_EXERCISE_: Below are some records; output all of them exactly.

=== Begin Enclosure ===

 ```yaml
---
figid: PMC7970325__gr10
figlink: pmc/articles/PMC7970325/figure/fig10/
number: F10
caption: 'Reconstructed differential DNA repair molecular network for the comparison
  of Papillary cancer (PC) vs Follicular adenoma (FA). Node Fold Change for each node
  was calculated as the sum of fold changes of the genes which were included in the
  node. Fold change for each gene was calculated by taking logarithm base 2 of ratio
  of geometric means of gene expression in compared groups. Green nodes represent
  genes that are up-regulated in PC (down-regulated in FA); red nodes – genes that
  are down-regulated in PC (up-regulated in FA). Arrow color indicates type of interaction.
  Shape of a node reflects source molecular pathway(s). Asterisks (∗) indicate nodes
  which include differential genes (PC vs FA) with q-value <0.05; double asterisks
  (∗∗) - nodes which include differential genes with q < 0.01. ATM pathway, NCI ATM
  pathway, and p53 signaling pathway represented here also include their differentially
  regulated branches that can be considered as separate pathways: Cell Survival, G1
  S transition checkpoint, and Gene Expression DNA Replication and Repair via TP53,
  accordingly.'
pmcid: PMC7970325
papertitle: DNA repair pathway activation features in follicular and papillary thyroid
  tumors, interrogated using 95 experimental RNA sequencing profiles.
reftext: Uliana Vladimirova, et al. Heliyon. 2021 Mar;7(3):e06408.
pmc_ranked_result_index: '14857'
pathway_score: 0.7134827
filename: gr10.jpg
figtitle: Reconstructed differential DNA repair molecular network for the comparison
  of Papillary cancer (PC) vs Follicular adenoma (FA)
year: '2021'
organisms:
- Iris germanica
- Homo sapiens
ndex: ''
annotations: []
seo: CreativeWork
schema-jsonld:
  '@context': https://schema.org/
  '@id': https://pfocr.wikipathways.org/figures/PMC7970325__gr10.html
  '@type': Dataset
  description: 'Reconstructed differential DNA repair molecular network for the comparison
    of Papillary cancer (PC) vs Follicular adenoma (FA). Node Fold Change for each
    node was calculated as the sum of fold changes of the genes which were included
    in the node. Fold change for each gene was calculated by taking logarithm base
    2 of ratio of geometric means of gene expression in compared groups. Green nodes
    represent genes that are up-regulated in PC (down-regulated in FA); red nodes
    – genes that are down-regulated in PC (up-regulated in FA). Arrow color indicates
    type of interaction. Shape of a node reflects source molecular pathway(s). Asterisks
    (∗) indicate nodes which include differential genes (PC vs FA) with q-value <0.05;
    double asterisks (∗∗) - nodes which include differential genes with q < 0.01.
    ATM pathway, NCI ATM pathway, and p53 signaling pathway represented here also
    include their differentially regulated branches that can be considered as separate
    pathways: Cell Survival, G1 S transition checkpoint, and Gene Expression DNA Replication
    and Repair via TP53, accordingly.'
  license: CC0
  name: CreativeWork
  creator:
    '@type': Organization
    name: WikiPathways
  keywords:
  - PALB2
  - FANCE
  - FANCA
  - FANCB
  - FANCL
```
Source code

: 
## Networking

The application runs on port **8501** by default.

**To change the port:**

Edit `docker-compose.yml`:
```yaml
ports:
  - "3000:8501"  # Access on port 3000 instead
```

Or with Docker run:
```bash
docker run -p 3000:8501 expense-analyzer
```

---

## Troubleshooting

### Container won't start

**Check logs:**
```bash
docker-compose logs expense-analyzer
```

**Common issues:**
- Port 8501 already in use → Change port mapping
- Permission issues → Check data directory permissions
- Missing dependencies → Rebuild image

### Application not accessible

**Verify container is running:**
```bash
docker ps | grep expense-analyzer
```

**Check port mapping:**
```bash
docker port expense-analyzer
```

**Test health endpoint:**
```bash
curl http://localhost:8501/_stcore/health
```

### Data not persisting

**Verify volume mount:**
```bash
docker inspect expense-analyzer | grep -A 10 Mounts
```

=== End Enclosure ===

_RESPONSE BELOW_:
 ```yaml
---
figid: PMC7970325__gr10
figlink: pmc/articles/PMC7970325/figure/fig10/
number: F10
caption: 'Reconstructed differential DNA repair molecular network for the comparison
  of Papillary cancer (PC) vs Follicular adenoma (FA). Node Fold Change for each node
  was calculated as the sum of fold changes of the genes which were included in the
  node. Fold change for each gene was calculated by taking logarithm base 2 of ratio
  of geometric means of gene expression in compared groups. Green nodes represent
  genes that are up-regulated in PC (down-regulated in FA); red nodes – genes that
  are down-regulated in PC (up-regulated in FA). Arrow color indicates type of interaction.
  Shape of a node reflects source molecular pathway(s). Asterisks (∗) indicate nodes
  which include differential genes (PC vs FA) with q-value <0.05; double asterisks
  (∗∗) - nodes which include differential genes with q < 0.01. ATM pathway, NCI ATM
  pathway, and p53 signaling pathway represented here also include their differentially
  regulated branches that can be considered as separate pathways: Cell Survival, G1
  S transition checkpoint, and Gene Expression DNA Replication and Repair via TP53,
  accordingly.'
pmcid: PMC7970325
papertitle: DNA repair pathway activation features in follicular and papillary thyroid
  tumors, interrogated using 95 experimental RNA sequencing profiles.
reftext: Uliana Vladimirova, et al. Heliyon. 2021 Mar;7(3):e06408.
pmc_ranked_result_index: '14857'
pathway_score: 0.7134827
filename: gr10.jpg
figtitle: Reconstructed differential DNA repair molecular network for the comparison
  of Papillary cancer (PC) vs Follicular adenoma (FA)
year: '2021'
organisms:
- Iris germanica
- Homo sapiens
ndex: ''
annotations: []
seo: CreativeWork
schema-jsonld:
  '@context': https://schema.org/
  '@id': https://pfocr.wikipathways.org/figures/PMC7970325__gr10.html
  '@type': Dataset
  description: 'Reconstructed differential DNA repair molecular network for the comparison
    of Papillary cancer (PC) vs Follicular adenoma (FA). Node Fold Change for each
    node was calculated as the sum of fold changes of the genes which were included
    in the node. Fold change for each gene was calculated by taking logarithm base
    2 of ratio of geometric means of gene expression in compared groups. Green nodes
    represent genes that are up-regulated in PC (down-regulated in FA); red nodes
    – genes that are down-regulated in PC (up-regulated in FA). Arrow color indicates
    type of interaction. Shape of a node reflects source molecular pathway(s). Asterisks
    (∗) indicate nodes which include differential genes (PC vs FA) with q-value <0.05;
    double asterisks (∗∗) - nodes which include differential genes with q < 0.01.
    ATM pathway, NCI ATM pathway, and p53 signaling pathway represented here also
    include their differentially regulated branches that can be considered as separate
    pathways: Cell Survival, G1 S transition checkpoint, and Gene Expression DNA Replication
    and Repair via TP53, accordingly.'
  license: CC0
  name: CreativeWork
  creator:
    '@type': Organization
    name: WikiPathways
  keywords:
  - PALB2
  - FANCE
  - FANCA
  - FANCB
  - FANCL
```
Source code

: 
## Networking

The application runs on port **8501** by default.

**To change the port:**

Edit `docker-compose.yml`:
```yaml
ports:
  - "3000:8501"  # Access on port 3000 instead
```

Or with Docker run:
```bash
docker run -p 3000:8501 expense-analyzer
```

---

## Troubleshooting

### Container won't start

**Check logs:**
```bash
docker-compose logs expense-analyzer
```

**Common issues:**
- Port 8501 already in use → Change port mapping
- Permission issues → Check data directory permissions
- Missing dependencies → Rebuild image

### Application not accessible

**Verify container is running:**
```bash
docker ps | grep expense-analyzer
```

**Check port mapping:**
```bash
docker port expense-analyzer
```

**Test health endpoint:**
```bash
curl http://localhost:8501/_stcore/health
```

### Data not persisting

**Verify volume mount:**
```bash
docker inspect expense-analyzer | grep -A 10 Mounts
```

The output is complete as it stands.